In total, during 1966-1967 years, the country went through 207 black riots, 33 of them demanded the intervention of the territorial police, nine – the intervention of the army. Two riots in Newark and Detroit on a scale of casualties, destruction, and arrests surpassed riots in Watts. To calm down the riot in Detroit, the government sent 4700 of Green Berets. The results shocked the country: 43 people killed, 7000 people arrested, 2700 destroyed buildings and 1300 looted businesses.

Mayor Jerome Cavanaugh, during the city inspection, said: “Detroit looks like Berlin in 1945”.

The objective reason for the above-described riots can always be associated with either the historical period or the political and economic environment. This does not mean that this was the actual reason. It is possible to say that the events were caused by a negative chain reaction that began on the basis of hatred and anger inside the society.

Black riot in Los Angeles is another example of the fact that even in modern American society, there is a problem of racially motivated conflicts. In addition, the role, in this case, is played by the socio-economic situation of the lower layers of the population, caused by the economic crisis. African Americans make a significant part of such a population in America. The prologue to the sad events that took place in Los Angeles in 1992 became an incident that occurred in March 1991. On that day, a police patrol car stopped the car with three passengers, one of whom resisted the police actions. It was a young man, a representative of the African-American population of the United States, named Rodney King. Rodney was severely beaten for disobedience by four police officers. The young man suffered 56 beats so that he was hospitalized with fractured facial bones, a broken leg and numerous bruises and lacerations. However, despite the obvious abuse of the police officers they were justified on April 29, 1992. Events began to develop rapidly. The same day, when the sentence was passed, thousands of blacks poured into the streets of Los Angeles and staged mass demonstrations, which then escalated into riots and unrest. Due to 5500 arson burned buildings, the city was enveloped in thick smoke. Los Angeles airport was temporarily unable to continue its work. Many people did not participate directly in the clashes, just used their chance and looted shops with electronics, perfume, and clothes. The next day the riots began in San Francisco. This rebellion was the only violent episode of its kind of social unrest in the United States in the 20th century, leaving the urban unrest of the sixties far behind, both because of its sheer destructiveness and because riots in April – May of 1992 were multi-racial uprisings of the poor. According to the newspaper “San Francisco Examiner”, Willie Brown, a known representative of the Democratic Party in the Legislative Assembly California said: “For the first time in American history, most of the demonstrations, as well as most of the violence and crime, especially robberies wore multiracial nature. They involved all – the blacks, the whites, the Asians, and Latin Americans”.

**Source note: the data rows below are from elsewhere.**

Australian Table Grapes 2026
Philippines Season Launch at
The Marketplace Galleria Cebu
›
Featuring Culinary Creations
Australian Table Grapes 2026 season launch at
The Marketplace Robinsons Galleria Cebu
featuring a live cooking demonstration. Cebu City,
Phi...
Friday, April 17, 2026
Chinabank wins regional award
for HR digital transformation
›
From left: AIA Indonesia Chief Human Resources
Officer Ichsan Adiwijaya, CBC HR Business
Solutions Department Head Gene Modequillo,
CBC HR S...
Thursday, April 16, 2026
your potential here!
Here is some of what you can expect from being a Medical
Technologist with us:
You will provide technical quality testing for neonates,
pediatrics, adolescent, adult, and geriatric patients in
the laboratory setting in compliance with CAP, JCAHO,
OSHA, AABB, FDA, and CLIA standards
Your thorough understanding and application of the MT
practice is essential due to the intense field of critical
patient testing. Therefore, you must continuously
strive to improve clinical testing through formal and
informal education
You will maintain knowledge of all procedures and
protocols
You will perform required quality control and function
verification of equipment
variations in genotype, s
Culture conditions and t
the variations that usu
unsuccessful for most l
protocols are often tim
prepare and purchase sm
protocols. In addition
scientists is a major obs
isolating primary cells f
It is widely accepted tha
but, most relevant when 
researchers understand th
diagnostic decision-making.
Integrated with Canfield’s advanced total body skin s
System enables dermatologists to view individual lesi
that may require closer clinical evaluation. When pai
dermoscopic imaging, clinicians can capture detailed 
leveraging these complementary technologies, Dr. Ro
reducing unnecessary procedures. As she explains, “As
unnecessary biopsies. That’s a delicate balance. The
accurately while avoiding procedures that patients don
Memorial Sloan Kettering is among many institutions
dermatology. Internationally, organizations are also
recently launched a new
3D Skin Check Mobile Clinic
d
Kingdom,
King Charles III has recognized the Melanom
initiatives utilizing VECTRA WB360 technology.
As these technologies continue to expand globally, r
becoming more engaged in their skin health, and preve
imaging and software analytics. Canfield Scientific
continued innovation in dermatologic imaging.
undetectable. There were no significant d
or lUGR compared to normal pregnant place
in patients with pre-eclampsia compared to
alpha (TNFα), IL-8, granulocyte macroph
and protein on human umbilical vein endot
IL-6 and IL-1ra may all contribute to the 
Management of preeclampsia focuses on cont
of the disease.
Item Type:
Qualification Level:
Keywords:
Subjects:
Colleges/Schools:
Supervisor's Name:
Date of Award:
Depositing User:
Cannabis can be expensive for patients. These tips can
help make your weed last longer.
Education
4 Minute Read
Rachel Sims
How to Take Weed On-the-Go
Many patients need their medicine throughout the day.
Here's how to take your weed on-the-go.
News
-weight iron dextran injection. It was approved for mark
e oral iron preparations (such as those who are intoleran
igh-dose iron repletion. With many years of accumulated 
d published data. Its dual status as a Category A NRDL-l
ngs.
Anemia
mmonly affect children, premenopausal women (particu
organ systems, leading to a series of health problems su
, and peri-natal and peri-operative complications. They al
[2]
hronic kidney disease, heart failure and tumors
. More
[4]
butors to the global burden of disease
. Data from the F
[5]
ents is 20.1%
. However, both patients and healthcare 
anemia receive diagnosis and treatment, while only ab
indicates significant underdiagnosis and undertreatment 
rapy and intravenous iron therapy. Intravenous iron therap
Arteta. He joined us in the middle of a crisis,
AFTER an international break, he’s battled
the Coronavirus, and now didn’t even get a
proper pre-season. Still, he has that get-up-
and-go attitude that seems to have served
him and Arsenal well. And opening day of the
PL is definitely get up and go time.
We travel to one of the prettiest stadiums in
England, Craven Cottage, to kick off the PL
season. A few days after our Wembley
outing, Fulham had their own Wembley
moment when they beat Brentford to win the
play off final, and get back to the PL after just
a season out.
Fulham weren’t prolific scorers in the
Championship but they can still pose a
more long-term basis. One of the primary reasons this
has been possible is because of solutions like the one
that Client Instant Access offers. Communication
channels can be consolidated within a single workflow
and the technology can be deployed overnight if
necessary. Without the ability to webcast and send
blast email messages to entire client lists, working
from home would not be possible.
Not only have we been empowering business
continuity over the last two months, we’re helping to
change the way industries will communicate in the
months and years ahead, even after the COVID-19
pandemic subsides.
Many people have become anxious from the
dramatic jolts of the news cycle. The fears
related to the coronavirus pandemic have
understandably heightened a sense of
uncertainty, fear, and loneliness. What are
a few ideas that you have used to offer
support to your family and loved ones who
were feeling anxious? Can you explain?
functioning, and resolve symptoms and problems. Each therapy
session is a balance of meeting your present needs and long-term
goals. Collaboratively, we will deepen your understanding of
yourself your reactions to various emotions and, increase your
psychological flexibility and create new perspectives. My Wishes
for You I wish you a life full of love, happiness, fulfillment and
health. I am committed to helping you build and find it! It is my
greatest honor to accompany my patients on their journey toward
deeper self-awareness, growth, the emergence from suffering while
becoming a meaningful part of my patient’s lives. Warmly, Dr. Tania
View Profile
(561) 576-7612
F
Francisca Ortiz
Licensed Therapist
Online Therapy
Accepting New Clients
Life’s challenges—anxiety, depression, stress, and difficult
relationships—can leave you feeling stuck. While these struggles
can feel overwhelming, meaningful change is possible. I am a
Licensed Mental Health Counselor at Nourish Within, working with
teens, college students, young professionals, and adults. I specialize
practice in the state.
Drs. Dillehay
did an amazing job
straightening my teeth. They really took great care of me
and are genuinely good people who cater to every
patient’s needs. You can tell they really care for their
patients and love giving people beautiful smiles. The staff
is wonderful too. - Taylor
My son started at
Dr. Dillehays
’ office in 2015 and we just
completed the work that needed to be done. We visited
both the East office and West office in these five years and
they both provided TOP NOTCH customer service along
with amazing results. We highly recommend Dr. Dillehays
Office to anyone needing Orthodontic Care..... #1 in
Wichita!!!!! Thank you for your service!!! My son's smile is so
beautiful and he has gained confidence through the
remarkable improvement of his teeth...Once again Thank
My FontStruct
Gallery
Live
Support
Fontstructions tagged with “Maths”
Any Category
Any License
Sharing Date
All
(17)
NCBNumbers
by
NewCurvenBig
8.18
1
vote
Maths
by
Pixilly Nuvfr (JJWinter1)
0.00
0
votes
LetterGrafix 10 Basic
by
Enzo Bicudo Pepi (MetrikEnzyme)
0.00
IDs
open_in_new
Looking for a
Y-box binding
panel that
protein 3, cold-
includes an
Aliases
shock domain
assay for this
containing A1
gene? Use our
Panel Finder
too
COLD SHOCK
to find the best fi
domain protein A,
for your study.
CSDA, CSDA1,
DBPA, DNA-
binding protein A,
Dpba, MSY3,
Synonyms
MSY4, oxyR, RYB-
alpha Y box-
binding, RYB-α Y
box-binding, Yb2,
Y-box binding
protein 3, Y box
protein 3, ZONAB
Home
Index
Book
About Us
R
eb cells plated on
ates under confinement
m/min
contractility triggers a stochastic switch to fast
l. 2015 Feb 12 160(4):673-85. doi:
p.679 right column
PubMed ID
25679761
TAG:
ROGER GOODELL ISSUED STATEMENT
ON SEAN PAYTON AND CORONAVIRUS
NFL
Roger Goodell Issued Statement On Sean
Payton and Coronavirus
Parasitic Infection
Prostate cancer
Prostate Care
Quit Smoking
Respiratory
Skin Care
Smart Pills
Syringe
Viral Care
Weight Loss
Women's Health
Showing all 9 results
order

To sum it up, racial violence and riots are characteristic features of American history during the period of the 1940s-2000s. The conflicts between people of different skin colors can be provoked by the economic and political structure problems, but the fact is that the main reason for the riots is the violence towards people of different races. The problem has historical roots and cannot be resolved even in the nearest future. The actual reason can be covered by a number of problems that would not show the real position of things. The answer can be observed through the number of historical examples presented by the riots of the 1960s and the educational sphere conflicts. The crisis and economic problems are also characteristic features for the poor layers of the society, the major part of which consists of the African Americans, Mexican, Latin Americans and other representatives of national minorities.